In 2021, the town of Verl applied to be a host city for an international program as part of the 2023 Special Olympics World Summer Games in Berlin. For the occasion of the Olympics, the town was selected to host the Honduran chapter of Special Olympics International. The delegation consisted of 25 people and were to stay in the city for four days total.

== Sister cities ==
Verl has sister city relationships with the following two cities:

- Annaburg, Saxony-Anhalt, Germany (1990)
- Delphos, Ohio, United States (1999)

The sister relationship with Annaburg was established in 1990, shortly after the Fall of the Berlin Wall. In the first few years of the relationship, Verl assisted Annaburg in finding a new administration, which would eventually help create new connections between the two cities.

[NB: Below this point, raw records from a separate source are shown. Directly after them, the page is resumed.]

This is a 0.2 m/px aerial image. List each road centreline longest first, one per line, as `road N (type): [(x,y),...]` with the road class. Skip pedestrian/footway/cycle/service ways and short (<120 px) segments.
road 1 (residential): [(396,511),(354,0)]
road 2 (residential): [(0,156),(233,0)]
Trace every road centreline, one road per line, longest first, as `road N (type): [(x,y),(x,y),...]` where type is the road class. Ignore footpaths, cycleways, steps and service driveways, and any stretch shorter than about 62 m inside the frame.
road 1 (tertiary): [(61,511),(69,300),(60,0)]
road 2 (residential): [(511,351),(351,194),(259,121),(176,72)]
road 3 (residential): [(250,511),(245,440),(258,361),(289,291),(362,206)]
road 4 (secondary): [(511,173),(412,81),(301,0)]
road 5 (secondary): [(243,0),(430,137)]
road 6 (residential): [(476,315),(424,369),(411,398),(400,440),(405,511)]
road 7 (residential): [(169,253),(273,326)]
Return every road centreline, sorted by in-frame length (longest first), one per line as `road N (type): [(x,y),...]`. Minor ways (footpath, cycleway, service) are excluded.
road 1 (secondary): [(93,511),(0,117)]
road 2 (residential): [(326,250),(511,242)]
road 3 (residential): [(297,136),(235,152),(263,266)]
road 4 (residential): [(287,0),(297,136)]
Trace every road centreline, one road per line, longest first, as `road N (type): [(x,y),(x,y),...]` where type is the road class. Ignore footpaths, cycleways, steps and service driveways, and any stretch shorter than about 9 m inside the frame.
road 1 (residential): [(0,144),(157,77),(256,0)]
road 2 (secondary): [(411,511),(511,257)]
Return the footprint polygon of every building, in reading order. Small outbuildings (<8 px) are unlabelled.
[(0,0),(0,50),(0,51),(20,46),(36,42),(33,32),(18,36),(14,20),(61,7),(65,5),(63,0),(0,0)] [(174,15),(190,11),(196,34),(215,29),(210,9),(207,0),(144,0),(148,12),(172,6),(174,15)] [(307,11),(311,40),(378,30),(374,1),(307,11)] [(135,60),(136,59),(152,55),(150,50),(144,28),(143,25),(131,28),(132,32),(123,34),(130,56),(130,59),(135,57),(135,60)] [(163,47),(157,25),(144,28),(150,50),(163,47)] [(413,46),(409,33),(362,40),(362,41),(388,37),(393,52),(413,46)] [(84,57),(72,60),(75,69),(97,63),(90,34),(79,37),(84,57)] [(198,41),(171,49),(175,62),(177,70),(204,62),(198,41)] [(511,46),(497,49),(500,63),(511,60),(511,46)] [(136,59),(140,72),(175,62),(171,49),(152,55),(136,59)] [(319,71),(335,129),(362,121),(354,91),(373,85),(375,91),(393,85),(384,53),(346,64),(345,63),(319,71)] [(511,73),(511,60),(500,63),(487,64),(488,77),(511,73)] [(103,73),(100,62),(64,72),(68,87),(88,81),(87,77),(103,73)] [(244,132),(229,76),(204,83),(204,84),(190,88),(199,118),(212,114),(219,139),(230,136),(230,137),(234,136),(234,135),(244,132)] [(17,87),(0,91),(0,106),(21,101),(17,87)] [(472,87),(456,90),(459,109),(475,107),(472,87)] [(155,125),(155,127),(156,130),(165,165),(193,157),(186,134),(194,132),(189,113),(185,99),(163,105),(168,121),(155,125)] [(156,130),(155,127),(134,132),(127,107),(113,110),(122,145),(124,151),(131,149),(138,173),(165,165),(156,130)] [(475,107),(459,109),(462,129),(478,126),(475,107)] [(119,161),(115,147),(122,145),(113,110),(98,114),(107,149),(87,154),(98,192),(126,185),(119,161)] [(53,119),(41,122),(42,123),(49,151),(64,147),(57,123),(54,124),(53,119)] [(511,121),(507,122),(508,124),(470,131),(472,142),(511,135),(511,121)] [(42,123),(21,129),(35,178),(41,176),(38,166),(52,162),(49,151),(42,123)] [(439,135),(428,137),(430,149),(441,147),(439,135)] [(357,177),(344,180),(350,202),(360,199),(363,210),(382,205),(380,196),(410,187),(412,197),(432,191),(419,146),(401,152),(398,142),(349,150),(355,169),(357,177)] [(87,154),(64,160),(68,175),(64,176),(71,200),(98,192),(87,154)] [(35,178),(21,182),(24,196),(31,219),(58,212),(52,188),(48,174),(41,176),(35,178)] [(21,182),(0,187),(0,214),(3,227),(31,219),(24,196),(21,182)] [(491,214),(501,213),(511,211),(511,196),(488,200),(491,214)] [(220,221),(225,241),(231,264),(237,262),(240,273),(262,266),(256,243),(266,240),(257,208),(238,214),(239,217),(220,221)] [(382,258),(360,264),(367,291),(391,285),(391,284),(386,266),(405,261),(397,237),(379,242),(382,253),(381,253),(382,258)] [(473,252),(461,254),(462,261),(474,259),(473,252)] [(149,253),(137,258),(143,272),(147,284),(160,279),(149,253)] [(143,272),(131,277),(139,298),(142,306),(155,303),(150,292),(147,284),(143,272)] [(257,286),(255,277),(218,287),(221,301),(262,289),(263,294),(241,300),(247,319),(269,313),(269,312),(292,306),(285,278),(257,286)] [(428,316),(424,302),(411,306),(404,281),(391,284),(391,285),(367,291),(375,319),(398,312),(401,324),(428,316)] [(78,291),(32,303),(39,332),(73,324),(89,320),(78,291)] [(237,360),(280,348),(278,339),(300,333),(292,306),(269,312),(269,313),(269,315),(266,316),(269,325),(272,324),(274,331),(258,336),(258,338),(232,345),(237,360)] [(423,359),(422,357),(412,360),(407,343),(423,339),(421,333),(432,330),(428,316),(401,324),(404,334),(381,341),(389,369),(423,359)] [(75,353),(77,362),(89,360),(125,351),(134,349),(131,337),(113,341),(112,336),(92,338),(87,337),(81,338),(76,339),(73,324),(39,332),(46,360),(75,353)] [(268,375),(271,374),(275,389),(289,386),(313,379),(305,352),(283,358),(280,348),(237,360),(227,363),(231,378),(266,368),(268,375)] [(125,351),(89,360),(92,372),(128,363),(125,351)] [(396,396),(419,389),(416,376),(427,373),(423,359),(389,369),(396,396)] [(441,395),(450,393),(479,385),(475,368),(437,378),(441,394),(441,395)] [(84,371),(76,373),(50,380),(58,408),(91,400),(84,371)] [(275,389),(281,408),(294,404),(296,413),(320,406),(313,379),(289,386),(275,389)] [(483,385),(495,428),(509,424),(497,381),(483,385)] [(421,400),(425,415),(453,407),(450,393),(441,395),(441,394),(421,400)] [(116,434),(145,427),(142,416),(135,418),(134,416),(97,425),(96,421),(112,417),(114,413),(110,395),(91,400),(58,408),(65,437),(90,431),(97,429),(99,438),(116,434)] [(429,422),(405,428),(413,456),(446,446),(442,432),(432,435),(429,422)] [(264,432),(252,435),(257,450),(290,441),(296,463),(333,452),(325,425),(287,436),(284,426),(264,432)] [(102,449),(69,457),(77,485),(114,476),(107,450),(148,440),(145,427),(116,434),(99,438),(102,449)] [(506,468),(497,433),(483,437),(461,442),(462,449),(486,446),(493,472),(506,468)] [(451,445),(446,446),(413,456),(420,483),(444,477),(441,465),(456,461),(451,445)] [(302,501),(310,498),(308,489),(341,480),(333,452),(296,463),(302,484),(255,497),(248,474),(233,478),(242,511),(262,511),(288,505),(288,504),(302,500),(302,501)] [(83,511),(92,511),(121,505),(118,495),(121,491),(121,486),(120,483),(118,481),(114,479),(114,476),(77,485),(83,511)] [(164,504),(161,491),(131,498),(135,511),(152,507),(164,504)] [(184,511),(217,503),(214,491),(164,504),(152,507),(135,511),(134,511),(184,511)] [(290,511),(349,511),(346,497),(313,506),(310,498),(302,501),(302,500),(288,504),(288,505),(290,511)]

The sister relationship was Delphos was founded in 1999. The town was founded in the 1800s by pastor Johannes Otto Bredeick, a native of Verl, after a period of famine had struck North Rhine-Westphalia. Periodic visits and a student exchange happen between the two towns every year since the sister relationship went into effect.

== Demographics ==

After the recognition of the Verl Municipality in the 1970s, parts of Amt Verl were incorporated into Schloß Holte-Stukenbrock or Bielefeld, drastically reducing its area and population size.

=== Religion ===
In the town, the St. Anna Catholic Church merged with the St. Maria Immaculata of Kaunitz and the Church of St. Judas Thaddäus in 2001. As of the most recent 2022 census, 44.7% of the town's population was Roman Catholic while 17.1% were Protestant; the remaining 38.2% declared other religious affiliations or none.

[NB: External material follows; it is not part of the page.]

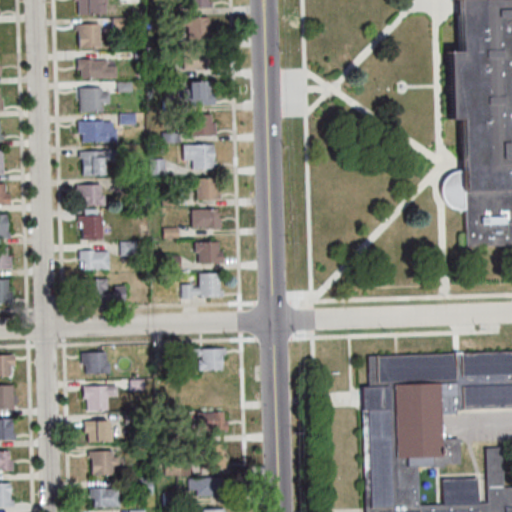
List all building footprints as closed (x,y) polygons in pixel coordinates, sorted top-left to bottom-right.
[(97,0),(98,4),(101,4),(101,13),(76,13),(75,0),(97,0)] [(207,0),(185,0),(185,8),(207,8),(207,0)] [(460,211),(453,210),(446,206),(442,200),(440,193),(441,185),(445,179),(451,174),(458,172),(461,172),(459,120),(448,121),(446,53),(459,53),(456,0),(511,0),(511,247),(465,249),(464,210),(460,211)] [(167,4),(167,14),(153,14),(153,4),(167,4)] [(185,39),(185,24),(176,25),(176,17),(204,16),(205,38),(185,39)] [(123,17),(123,26),(110,27),(109,17),(123,17)] [(73,24),(97,23),(97,46),(76,47),(75,30),(73,30),(73,24)] [(160,37),(175,36),(176,46),(161,46),(160,37)] [(195,68),(195,67),(180,68),(180,50),(205,50),(206,59),(209,59),(210,68),(195,68)] [(74,58),(89,58),(89,60),(103,60),(103,66),(113,65),(113,76),(78,77),(78,69),(74,69),(74,58)] [(157,69),(170,68),(170,78),(157,78),(157,69)] [(187,104),(187,98),(181,98),(181,89),(187,89),(187,81),(207,80),(207,92),(211,92),(211,104),(187,104)] [(115,91),(115,81),(128,81),(129,91),(115,91)] [(76,87),(98,87),(98,93),(105,92),(106,102),(99,102),(99,110),(77,111),(76,87)] [(161,108),(161,97),(176,96),(177,108),(161,108)] [(117,124),(117,113),(133,113),(133,123),(117,124)] [(188,135),(188,124),(184,124),(184,114),(208,113),(208,122),(212,122),(212,134),(188,135)] [(75,121),(99,120),(99,122),(109,121),(109,128),(113,128),(113,140),(80,141),(79,132),(76,132),(75,121)] [(175,141),(160,142),(159,132),(175,132),(175,141)] [(189,168),(188,158),(179,158),(179,145),(209,144),(210,161),(213,161),(213,168),(189,168)] [(76,151),(113,150),(114,160),(101,161),(101,174),(80,175),(80,157),(76,158),(76,151)] [(161,174),(146,174),(146,159),(161,158),(161,174)] [(193,199),(193,187),(190,187),(190,178),(213,178),(213,192),(217,192),(218,198),(193,199)] [(0,203),(8,204),(8,183),(0,182),(0,203)] [(74,185),(97,184),(98,195),(101,195),(101,204),(79,205),(78,190),(74,190),(74,185)] [(174,204),(159,205),(159,195),(173,195),(174,204)] [(218,227),(203,228),(203,226),(189,226),(188,209),(213,209),(214,217),(218,217),(218,227)] [(0,237),(8,238),(8,213),(0,213),(0,237)] [(75,215),(98,215),(99,238),(79,238),(79,221),(75,221),(75,215)] [(174,236),(161,237),(160,227),(174,227),(174,236)] [(117,241),(134,241),(134,255),(118,256),(117,241)] [(191,241),(215,241),(215,250),(219,250),(219,261),(195,262),(195,251),(191,251),(191,241)] [(9,267),(0,267),(0,247),(4,247),(4,255),(8,255),(9,267)] [(105,268),(81,269),(81,260),(76,260),(76,250),(90,250),(90,251),(105,251),(105,268)] [(161,255),(176,255),(176,269),(162,269),(161,255)] [(196,296),(196,294),(188,294),(189,297),(179,298),(179,284),(188,283),(188,287),(196,287),(195,273),(216,272),(216,290),(220,289),(220,295),(196,296)] [(0,302),(0,278),(5,278),(5,290),(9,290),(9,302),(0,302)] [(81,279),(104,278),(104,292),(112,292),(112,286),(121,285),(122,301),(98,301),(98,299),(81,300),(81,279)] [(198,355),(198,348),(222,347),(222,353),(218,353),(218,369),(196,369),(196,360),(198,360),(198,355)] [(175,349),(198,348),(198,355),(191,355),(191,358),(176,359),(175,349)] [(79,352),(102,351),(102,362),(105,362),(106,372),(83,372),(82,364),(79,364),(79,352)] [(368,358),(511,352),(511,405),(456,408),(456,415),(440,416),(440,440),(458,440),(459,465),(444,465),(444,468),(417,469),(419,507),(442,506),(441,481),(476,480),(477,504),(486,504),(484,449),(504,448),(505,488),(511,487),(511,511),(366,511),(362,388),(369,388),(368,358)] [(0,375),(0,354),(11,354),(12,365),(8,365),(8,375),(0,375)] [(223,402),(223,378),(194,378),(194,402),(223,402)] [(127,389),(127,379),(141,379),(141,389),(127,389)] [(10,408),(0,408),(0,384),(10,384),(10,408)] [(80,386),(114,385),(114,395),(103,395),(104,409),(84,409),(84,397),(80,397),(80,386)] [(194,412),(220,411),(220,420),(223,420),(223,429),(195,430),(194,412)] [(12,438),(0,438),(0,418),(8,418),(9,433),(12,433),(12,438)] [(105,420),(105,441),(85,441),(85,431),(81,431),(81,421),(105,420)] [(178,437),(169,437),(168,427),(177,427),(178,437)] [(197,444),(218,443),(218,456),(221,456),(221,467),(198,467),(197,444)] [(148,444),(148,454),(135,454),(135,445),(148,444)] [(109,450),(109,457),(114,456),(114,464),(109,465),(110,474),(89,474),(88,456),(86,457),(86,451),(109,450)] [(0,451),(5,451),(5,460),(9,460),(10,469),(0,469),(0,451)] [(161,474),(161,461),(187,460),(187,474),(161,474)] [(131,477),(149,476),(150,493),(132,494),(131,477)] [(218,476),(218,481),(222,481),(222,495),(208,496),(208,494),(193,495),(192,477),(218,476)] [(0,506),(0,482),(6,482),(7,500),(10,500),(11,506),(0,506)] [(116,488),(116,506),(91,506),(91,497),(87,497),(87,488),(101,488),(101,489),(116,488)] [(161,507),(161,492),(175,491),(176,506),(161,507)]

Verl is also a stronghold of Germany's Assyrian community, the majority of whom belong to the Syriac Orthodox Church. Several associations, such as Suryoye Verl, operate to represent the town's Assyrian community. The town also has a New Apostolic Church and a Baptist house for worship.

== Politics ==

=== Coat of arms ===
In 1970, the council of the newly formed municipality of Verl decided to enact a coat of arms and banner. The coat of arms of the town of Verl is divided into four areas. In the center of the coat of arms is a golden shield. The first and fourth areas of the coat of arms contain a green background with silver oak trees with two golden acorns, while the second and third contain the same imagery with opposite coloration. On the coat of arms of the District of Verl are five diamonds that represent the five municipalities belonging to Amt Verl in the Prussian Kingdom; Verl, Bornholt, Senden, Liemke, and Österwiehe.
Town of Verl Coat of Arms
Town banner
Town flag
District of Verl Coat of Arms

=== Logo ===
Since 2014, the town of Verl has employed a logo to represent itself publicly. The logo was chosen after a competition took place among several agencies and representatives. The logo contains five multi-colored lines of differing length and the slogan "City of Verl – A Good Reason" (Stadt Verl – Ein guter Grund).

== Economy ==
Until the end of the 19th century, Verl consisted of only small craft businesses, mainly engaged in wood and meat processing with some brickworks. Today, the town is host to a number of strategically important companies and their headquarters/branches including Beckhoff New Automation Technology, Bertelsmann Financial Services, Teckentrup, Heroal, and Nobilia.

Verl is one of the strongest municipalities in the state of North-Rhine Westphalia financially, due to consistently high trade tax revenues. In 2018, these revenues totaled €54.5 million, and the town's budget's equity amounted to €237.8 million. The town also has the second-lowest trade tax assessment of all state municipalities.